Exercise brief:
Reproduce all of the material below verbatim, preserving every line as given. Omit the picture markers from your output.

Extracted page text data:
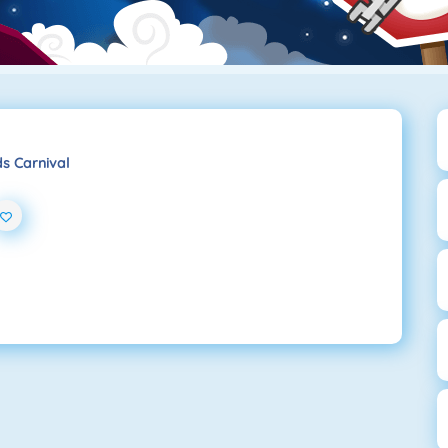
s Carnival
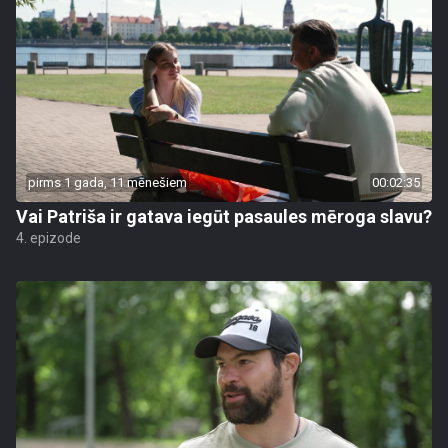
pirms 1 gada, 11 mēnešiem
00:02:35
Vai Patriša ir gatava iegūt pasaules mēroga slavu?
4. epizode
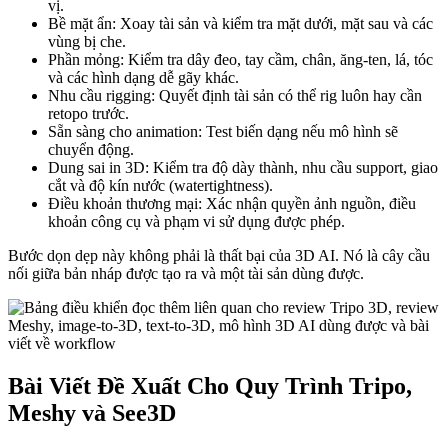
vị.
Bề mặt ẩn: Xoay tài sản và kiểm tra mặt dưới, mặt sau và các
vùng bị che.
Phần mỏng: Kiểm tra dây đeo, tay cầm, chân, ăng-ten, lá, tóc
và các hình dạng dễ gãy khác.
Nhu cầu rigging: Quyết định tài sản có thể rig luôn hay cần
retopo trước.
Sẵn sàng cho animation: Test biến dạng nếu mô hình sẽ
chuyển động.
Dung sai in 3D: Kiểm tra độ dày thành, nhu cầu support, giao
cắt và độ kín nước (watertightness).
Điều khoản thương mại: Xác nhận quyền ảnh nguồn, điều
khoản công cụ và phạm vi sử dụng được phép.
Bước dọn dẹp này không phải là thất bại của 3D AI. Nó là cây cầu
nối giữa bản nháp được tạo ra và một tài sản dùng được.
Bài Viết Đề Xuất Cho Quy Trình Tripo,
Meshy và See3D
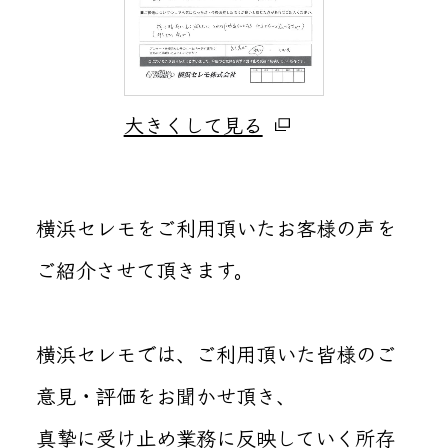
大きくして見る
横浜セレモをご利用頂いたお客様の声を
ご紹介させて頂きます。
横浜セレモでは、ご利用頂いた皆様のご
意見・評価をお聞かせ頂き、
真摯に受け止め業務に反映していく所存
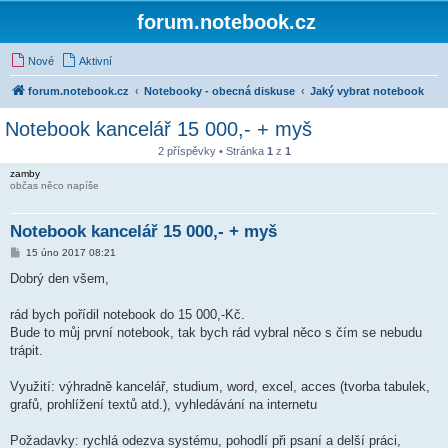
forum.notebook.cz
Nové
Aktivní
forum.notebook.cz
Notebooky - obecná diskuse
Jaký vybrat notebook
Notebook kancelář 15 000,- + myš
2 příspěvky • Stránka
1
z
1
zamby
občas něco napíše
Notebook kancelář 15 000,- + myš
P
15 úno 2017 08:21
ř
í
Dobrý den všem,
s
p
ě
rád bych pořídil notebook do 15 000,-Kč.
v
Bude to můj první notebook, tak bych rád vybral něco s čím se nebudu
e
k
trápit.
Využití: výhradně kancelář, studium, word, excel, acces (tvorba tabulek,
grafů, prohlížení textů atd.), vyhledávání na internetu
Požadavky: rychlá odezva systému, pohodlí při psaní a delší práci,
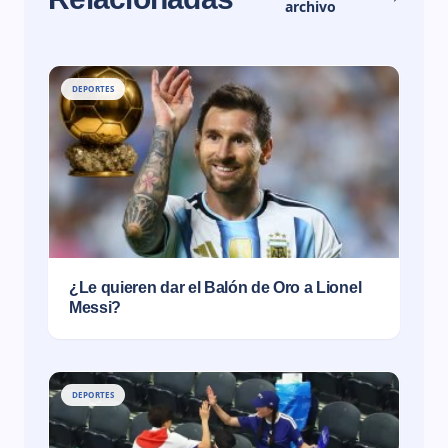
archivo
DEPORTES
¿Le quieren dar el Balón de Oro a Lionel
Messi?
DEPORTES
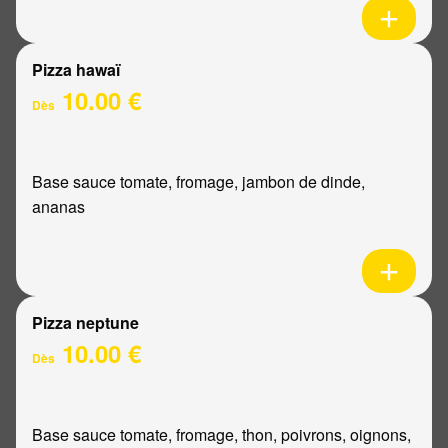
Pizza hawaï
10.00 €
Dès
Base sauce tomate, fromage, jambon de dinde,
ananas
Pizza neptune
10.00 €
Dès
Base sauce tomate, fromage, thon, poivrons, oignons,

Written solution:
s Carnival
pirms 1 gada, 11 mēnešiem
00:02:35
Vai Patriša ir gatava iegūt pasaules mēroga slavu?
4. epizode
vị.
Bề mặt ẩn: Xoay tài sản và kiểm tra mặt dưới, mặt sau và các
vùng bị che.
Phần mỏng: Kiểm tra dây đeo, tay cầm, chân, ăng-ten, lá, tóc
và các hình dạng dễ gãy khác.
Nhu cầu rigging: Quyết định tài sản có thể rig luôn hay cần
retopo trước.
Sẵn sàng cho animation: Test biến dạng nếu mô hình sẽ
chuyển động.
Dung sai in 3D: Kiểm tra độ dày thành, nhu cầu support, giao
cắt và độ kín nước (watertightness).
Điều khoản thương mại: Xác nhận quyền ảnh nguồn, điều
khoản công cụ và phạm vi sử dụng được phép.
Bước dọn dẹp này không phải là thất bại của 3D AI. Nó là cây cầu
nối giữa bản nháp được tạo ra và một tài sản dùng được.
Bài Viết Đề Xuất Cho Quy Trình Tripo,
Meshy và See3D
大きくして見る
横浜セレモをご利用頂いたお客様の声を
ご紹介させて頂きます。
横浜セレモでは、ご利用頂いた皆様のご
意見・評価をお聞かせ頂き、
真摯に受け止め業務に反映していく所存
forum.notebook.cz
Nové
Aktivní
forum.notebook.cz
Notebooky - obecná diskuse
Jaký vybrat notebook
Notebook kancelář 15 000,- + myš
2 příspěvky • Stránka
1
z
1
zamby
občas něco napíše
Notebook kancelář 15 000,- + myš
P
15 úno 2017 08:21
ř
í
Dobrý den všem,
s
p
ě
rád bych pořídil notebook do 15 000,-Kč.
v
Bude to můj první notebook, tak bych rád vybral něco s čím se nebudu
e
k
trápit.
Využití: výhradně kancelář, studium, word, excel, acces (tvorba tabulek,
grafů, prohlížení textů atd.), vyhledávání na internetu
Požadavky: rychlá odezva systému, pohodlí při psaní a delší práci,
archivo
DEPORTES
¿Le quieren dar el Balón de Oro a Lionel
Messi?
DEPORTES
Pizza hawaï
10.00 €
Dès
Base sauce tomate, fromage, jambon de dinde,
ananas
Pizza neptune
10.00 €
Dès
Base sauce tomate, fromage, thon, poivrons, oignons,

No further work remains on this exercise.